++++ Data

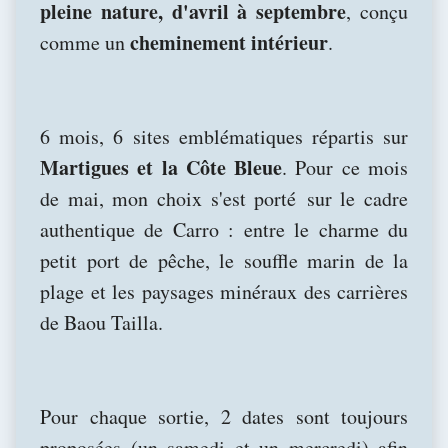
pleine nature, d'avril à septembre
, conçu
cheminement intérieur
comme un
.
6 mois, 6 sites emblématiques répartis sur
Martigues et la Côte Bleue
. Pour ce mois
de mai, mon choix s'est porté sur le cadre
authentique de Carro : entre le charme du
petit port de pêche, le souffle marin de la
plage et les paysages minéraux des carrières
de Baou Tailla.
Pour chaque sortie, 2 dates sont toujours
proposées (un samedi et un mercredi) afin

++++++++

• _What you should do_: For the data above, state only how many lines include the word "mois".

• _Completed exercise_: 2